Step 3: Initial Frame Processing

    The first frame of the process requires a slightly different methodology to initialize the application. The function Initial Frame Processing.vi takes in the Application and Iteration variables, sets the origin offsets to (0,0), saves the particle metrics to the application variable array, asserts it's self as the compound image, and sets the application state to move on to the second call. 

Step 4: Second Image Frame Processing

    The second image frame must also be singled out from the remainder of the frames in order to establish a direction. The specifics of this VI will not be reviewed because of it's extreme similarity to Step 5, but it is singled out in the code because of minor differences between it's handling and the handling of all the remaining images.

Step 5: Other Image Frame Processing

    This is the primary processing step for the actual stitching. The functions within this block of code will be reviewed as individual steps, but described in overview in this section. The general steps are as follows:

    Correlate Regions - Compute a correlation score between two images to tell how similar their objects are.

    Eliminate Outliers - Eliminates the outlier correlations and computes an average offset between the two images.

    Overlay Regions - Create an overlay image for the user to see the difference between the two object sets.

    Stitch - This step also contains a few substeps, but is only executed if the direction of the image is correct and the     maximal correlation threshold is met. The substeps are as follows:

        Compute Absolute Location - Takes the offset from the parent and computes the absolute offset from the virtual         origin, then the absolute offset in the current compounded image.

        Get Image Size - Gets the size of the new compounded image.

        Merge - Combines the current frame into the compound image.

Step 6: Correlate Regions

    As was stated in Step 5, Step 6 and beyond are actually substeps within the other image frame processing step. However, for clarity, they will be treated as individual steps. The correlate region step makes use of the particle measures between two images. For the sake of the demo, it will only be comparing it's self to the previous frame. However, as discussed later in this document, this could be replaced by recalculating and approximating correlations with all similarly-located images.

REQUIREMENT A
Count the lines in the rows below that contain the string "Signal", and reply with that number only.

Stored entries
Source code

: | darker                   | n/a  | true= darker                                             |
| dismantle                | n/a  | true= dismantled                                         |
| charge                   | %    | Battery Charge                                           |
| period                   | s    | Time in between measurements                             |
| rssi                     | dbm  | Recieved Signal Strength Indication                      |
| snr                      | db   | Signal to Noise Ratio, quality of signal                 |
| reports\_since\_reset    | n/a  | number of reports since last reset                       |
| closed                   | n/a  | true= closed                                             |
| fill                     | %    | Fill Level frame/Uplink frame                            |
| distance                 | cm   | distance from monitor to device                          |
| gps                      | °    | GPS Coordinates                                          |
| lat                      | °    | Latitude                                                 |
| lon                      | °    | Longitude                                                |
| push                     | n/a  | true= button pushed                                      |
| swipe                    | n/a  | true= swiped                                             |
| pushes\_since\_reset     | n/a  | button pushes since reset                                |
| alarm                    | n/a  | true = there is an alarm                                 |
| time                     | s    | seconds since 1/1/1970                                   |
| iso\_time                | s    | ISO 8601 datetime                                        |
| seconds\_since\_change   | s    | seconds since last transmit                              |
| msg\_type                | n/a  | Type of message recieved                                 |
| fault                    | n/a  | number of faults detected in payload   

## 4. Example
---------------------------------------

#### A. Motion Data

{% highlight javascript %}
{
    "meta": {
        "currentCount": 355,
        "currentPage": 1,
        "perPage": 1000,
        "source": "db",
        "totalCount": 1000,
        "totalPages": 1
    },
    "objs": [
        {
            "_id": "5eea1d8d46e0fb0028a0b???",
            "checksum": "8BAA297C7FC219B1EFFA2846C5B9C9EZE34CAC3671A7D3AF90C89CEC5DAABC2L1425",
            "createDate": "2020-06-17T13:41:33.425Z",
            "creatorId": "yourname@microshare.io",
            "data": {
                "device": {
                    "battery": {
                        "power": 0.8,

REQUIREMENT B
According to the image-stitching walkthrough above, under what conditions is the Stitch step executed?

EXPECTED OUTPUT A
2

EXPECTED OUTPUT B
It runs only if the direction of the image is correct and the maximal correlation threshold is met.